For reference, the 2018 Big Ten Championships and the 2018 NCAA Championships for both men and women were bridged by exactly 24 days (Sunday, February 18/25 – Tuesday, March 13/20). However, given that no one is taking the day before Big Tens off as a rest day, and since Big Tens and NCAAs both count as four days of competition each, there is no viable way swimmers and coaches could train every single day between the two meets and remain compliant with the rules. Thus, for swimming and other sports like track & field, it is unlikely this particular rule change will affect student-athletes’ schedules and training methods very much.
In 2017 the NCAA eliminated two-a-day contact football practices, a move which drew criticism from football coaches and players as it meant they had to drag training camp out for five weeks instead of the traditional four weeks in order to fit in all 29 allotted practices.
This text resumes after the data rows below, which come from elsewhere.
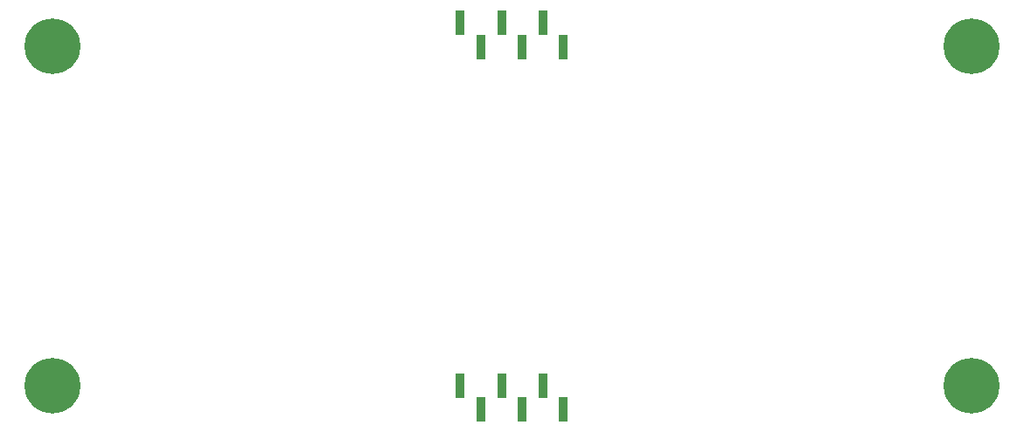
<source format=gbs>
G04 #@! TF.GenerationSoftware,KiCad,Pcbnew,(6.0.2-0)*
G04 #@! TF.CreationDate,2022-12-29T00:03:26+01:00*
G04 #@! TF.ProjectId,nixie-panel,6e697869-652d-4706-916e-656c2e6b6963,rev?*
G04 #@! TF.SameCoordinates,Original*
G04 #@! TF.FileFunction,Soldermask,Bot*
G04 #@! TF.FilePolarity,Negative*
%FSLAX46Y46*%
G04 Gerber Fmt 4.6, Leading zero omitted, Abs format (unit mm)*
G04 Created by KiCad (PCBNEW (6.0.2-0)) date 2022-12-29 00:03:26*
%MOMM*%
%LPD*%
G01*
G04 APERTURE LIST*
%ADD10C,0.800000*%
%ADD11C,5.400000*%
%ADD12R,0.850000X2.350000*%
G04 APERTURE END LIST*
D10*
G04 #@! TO.C,REF\u002A\u002A*
X105100000Y-56575000D03*
X103075000Y-58600000D03*
X105100000Y-60625000D03*
X106531891Y-57168109D03*
X103668109Y-60031891D03*
X107125000Y-58600000D03*
X106531891Y-60031891D03*
D11*
X105100000Y-58600000D03*
D10*
X103668109Y-57168109D03*
G04 #@! TD*
G04 #@! TO.C,REF\u002A\u002A*
X103668109Y-27031891D03*
X106531891Y-24168109D03*
X103075000Y-25600000D03*
D11*
X105100000Y-25600000D03*
D10*
X105100000Y-23575000D03*
X106531891Y-27031891D03*
X107125000Y-25600000D03*
X103668109Y-24168109D03*
X105100000Y-27625000D03*
G04 #@! TD*
G04 #@! TO.C,REF\u002A\u002A*
X16100000Y-56575000D03*
X17531891Y-60031891D03*
X14075000Y-58600000D03*
D11*
X16100000Y-58600000D03*
D10*
X14668109Y-60031891D03*
X17531891Y-57168109D03*
X18125000Y-58600000D03*
X16100000Y-60625000D03*
X14668109Y-57168109D03*
G04 #@! TD*
G04 #@! TO.C,REF\u002A\u002A*
X14668109Y-27031891D03*
X17531891Y-24168109D03*
X16100000Y-23575000D03*
X17531891Y-27031891D03*
D11*
X16100000Y-25600000D03*
D10*
X14075000Y-25600000D03*
X16100000Y-27625000D03*
X18125000Y-25600000D03*
X14668109Y-24168109D03*
G04 #@! TD*
D12*
G04 #@! TO.C,J1*
X55600000Y-23325000D03*
X57600000Y-25675000D03*
X59600000Y-23325000D03*
X61600000Y-25675000D03*
X63600000Y-23325000D03*
X65600000Y-25675000D03*
G04 #@! TD*
G04 #@! TO.C,J2*
X65600000Y-60875000D03*
X63600000Y-58525000D03*
X61600000Y-60875000D03*
X59600000Y-58525000D03*
X57600000Y-60875000D03*
X55600000Y-58525000D03*
G04 #@! TD*
M02*

</source>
Though this rule was intended to keep athletes safe, two-a-day practices had already become a relic of the past, with only a few doubles actually being on the calendar during a college football training camp. This new rule, however, will not fix football training camps, since even with the possibility of practicing 24 days in a row, without doing a handful of doubles, there will be no way football teams can cram in all 29 of their allotted practices.
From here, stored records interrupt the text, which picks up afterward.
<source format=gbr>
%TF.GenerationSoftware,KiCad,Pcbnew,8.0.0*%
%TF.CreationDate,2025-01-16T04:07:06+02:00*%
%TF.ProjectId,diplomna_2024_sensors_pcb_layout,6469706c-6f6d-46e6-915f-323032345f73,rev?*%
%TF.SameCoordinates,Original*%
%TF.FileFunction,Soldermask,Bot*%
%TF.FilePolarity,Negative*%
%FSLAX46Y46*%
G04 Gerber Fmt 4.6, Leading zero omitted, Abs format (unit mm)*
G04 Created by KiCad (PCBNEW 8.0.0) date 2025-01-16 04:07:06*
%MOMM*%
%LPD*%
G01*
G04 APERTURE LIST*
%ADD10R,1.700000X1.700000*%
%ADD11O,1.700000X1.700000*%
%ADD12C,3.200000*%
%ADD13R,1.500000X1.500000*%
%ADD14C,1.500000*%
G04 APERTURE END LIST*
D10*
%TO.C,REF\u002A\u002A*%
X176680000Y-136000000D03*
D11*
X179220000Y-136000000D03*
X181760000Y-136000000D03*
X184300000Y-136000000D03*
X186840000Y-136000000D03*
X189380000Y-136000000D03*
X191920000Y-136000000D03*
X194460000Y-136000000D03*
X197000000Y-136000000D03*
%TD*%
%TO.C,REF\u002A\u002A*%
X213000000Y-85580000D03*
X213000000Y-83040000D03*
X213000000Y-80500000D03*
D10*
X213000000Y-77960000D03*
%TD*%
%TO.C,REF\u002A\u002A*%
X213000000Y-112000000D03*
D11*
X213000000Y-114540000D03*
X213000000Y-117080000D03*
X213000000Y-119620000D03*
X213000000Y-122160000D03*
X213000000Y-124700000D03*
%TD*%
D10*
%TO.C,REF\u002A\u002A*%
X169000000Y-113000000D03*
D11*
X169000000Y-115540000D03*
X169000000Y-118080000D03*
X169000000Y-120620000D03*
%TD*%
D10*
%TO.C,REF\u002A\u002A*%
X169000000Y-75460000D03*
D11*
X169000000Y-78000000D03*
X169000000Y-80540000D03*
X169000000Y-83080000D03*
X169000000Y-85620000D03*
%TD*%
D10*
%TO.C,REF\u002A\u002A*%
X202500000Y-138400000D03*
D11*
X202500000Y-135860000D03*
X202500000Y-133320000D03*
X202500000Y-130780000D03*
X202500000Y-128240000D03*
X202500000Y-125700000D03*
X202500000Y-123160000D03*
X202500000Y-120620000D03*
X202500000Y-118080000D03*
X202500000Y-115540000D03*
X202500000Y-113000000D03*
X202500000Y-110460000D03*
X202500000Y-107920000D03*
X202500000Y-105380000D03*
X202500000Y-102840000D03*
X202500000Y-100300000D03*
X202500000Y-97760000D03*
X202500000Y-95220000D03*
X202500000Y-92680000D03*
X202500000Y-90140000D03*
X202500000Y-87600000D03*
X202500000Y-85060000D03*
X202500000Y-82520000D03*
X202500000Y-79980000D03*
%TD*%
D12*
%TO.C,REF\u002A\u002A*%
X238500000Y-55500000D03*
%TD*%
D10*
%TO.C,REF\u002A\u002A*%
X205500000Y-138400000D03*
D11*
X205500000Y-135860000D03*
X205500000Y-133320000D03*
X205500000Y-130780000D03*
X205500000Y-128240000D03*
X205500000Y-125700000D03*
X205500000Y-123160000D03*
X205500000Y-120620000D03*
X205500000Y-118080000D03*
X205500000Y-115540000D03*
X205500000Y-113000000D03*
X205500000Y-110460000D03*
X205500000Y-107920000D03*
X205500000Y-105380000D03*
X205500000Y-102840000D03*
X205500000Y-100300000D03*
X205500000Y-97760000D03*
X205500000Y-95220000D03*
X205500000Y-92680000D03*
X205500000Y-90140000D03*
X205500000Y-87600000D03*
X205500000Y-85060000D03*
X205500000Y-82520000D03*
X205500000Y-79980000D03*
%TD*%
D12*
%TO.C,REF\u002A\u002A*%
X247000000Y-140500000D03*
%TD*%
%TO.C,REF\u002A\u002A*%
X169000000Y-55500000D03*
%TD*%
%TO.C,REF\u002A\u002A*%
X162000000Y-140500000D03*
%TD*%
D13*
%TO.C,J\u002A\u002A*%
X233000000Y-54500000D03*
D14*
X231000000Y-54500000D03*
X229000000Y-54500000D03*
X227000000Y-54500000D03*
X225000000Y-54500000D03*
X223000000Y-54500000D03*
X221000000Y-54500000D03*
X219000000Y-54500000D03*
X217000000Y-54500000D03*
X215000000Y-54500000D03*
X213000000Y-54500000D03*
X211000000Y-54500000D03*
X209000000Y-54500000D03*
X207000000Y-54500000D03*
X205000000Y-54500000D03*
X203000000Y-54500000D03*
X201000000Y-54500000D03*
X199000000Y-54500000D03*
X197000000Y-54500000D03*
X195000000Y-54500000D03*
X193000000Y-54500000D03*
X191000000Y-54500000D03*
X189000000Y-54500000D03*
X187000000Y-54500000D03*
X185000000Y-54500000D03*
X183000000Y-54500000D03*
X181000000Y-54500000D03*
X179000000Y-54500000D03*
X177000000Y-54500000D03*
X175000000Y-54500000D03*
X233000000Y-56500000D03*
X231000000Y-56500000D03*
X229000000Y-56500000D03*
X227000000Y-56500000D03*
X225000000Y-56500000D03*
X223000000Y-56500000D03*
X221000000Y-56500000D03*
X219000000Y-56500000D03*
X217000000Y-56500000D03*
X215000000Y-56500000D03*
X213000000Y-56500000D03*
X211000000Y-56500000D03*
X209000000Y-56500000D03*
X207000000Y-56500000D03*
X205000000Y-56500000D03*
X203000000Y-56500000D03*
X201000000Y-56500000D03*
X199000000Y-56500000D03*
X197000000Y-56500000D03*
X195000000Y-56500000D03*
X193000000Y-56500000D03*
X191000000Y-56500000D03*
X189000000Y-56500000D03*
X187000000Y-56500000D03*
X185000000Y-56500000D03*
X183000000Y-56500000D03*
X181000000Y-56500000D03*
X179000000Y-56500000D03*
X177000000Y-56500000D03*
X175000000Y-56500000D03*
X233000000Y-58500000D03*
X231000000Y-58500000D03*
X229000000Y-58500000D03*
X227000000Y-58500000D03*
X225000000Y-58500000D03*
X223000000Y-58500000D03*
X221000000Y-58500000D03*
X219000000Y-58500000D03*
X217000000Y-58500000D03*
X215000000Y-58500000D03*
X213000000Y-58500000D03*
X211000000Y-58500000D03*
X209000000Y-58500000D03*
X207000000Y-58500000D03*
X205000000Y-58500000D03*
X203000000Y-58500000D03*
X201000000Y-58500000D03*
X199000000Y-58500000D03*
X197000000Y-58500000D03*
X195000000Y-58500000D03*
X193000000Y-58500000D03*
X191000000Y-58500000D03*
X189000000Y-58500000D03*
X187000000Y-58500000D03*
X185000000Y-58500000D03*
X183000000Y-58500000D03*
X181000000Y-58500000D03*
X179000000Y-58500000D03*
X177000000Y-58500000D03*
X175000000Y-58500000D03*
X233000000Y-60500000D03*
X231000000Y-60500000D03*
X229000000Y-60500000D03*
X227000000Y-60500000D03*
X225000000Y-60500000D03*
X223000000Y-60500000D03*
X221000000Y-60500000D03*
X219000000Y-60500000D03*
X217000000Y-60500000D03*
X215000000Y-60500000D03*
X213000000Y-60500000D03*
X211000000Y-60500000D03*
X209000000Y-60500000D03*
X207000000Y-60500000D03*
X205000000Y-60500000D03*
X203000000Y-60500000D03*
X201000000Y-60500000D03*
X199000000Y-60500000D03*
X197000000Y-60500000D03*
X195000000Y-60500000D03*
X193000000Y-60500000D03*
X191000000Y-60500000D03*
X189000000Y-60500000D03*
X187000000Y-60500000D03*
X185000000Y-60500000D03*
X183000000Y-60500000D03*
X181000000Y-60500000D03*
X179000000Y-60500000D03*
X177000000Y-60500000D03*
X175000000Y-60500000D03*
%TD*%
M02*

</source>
In order to determine whether eliminating the mandatory day off for participating Division I programs is a net positive or a negative, one has to consider the veracity of the coaches and the athletics department at a given institution. If a coach is prone to working their student-athletes relentlessly and prizes athletic performance over GPA, the rule change could be harmful. If, however, the coach genuinely cares about their athletes’ lives outside the pool, off the court, etc., then there is likely nothing to worry about. However, some fear the NCAA has set a dangerous precedent with this rule change, claiming it might allow for greater exploitation of student-athletes.
This move has initially drawn criticism from NCAA fans and onlookers, in contrast to another new rule announced adopted by the NCAA this week regarding the “notification-to-transfer” system for student-athletes wishing to depart from their current programs. Student-athletes no longer need their current institution’s permission in order to contact other institutions with the intent to transfer, a move which undoubtedly gives power to student-athletes. Previously, student-athletes wishing to transfer had to receive permission from their current school before reaching out to another. Though the old rule was intended to prevent NCAA Division I coaches from recruiting athletes from other Division I programs, it also gave coaches too much authority over their athletes’ lives as it allowed them to prevent their athletes from transferring away to other programs.
Of course, the elephant in the room whenever NCAA rule changes are being discussed is whether or not student-athletes deserve financial compensation beyond scholarships. Public opinion is split, and the conversation is more complex than it may seem, and both sides can site statistics that claim the majority of the population agrees with you. That issue, which underlies every discussion about players’ rights, will continue to infiltrate discussions regarding the demanding lives of Division I student-athletes until players, coaches, and NCAA decisionmakers reach an agreement that all parties feel is fair.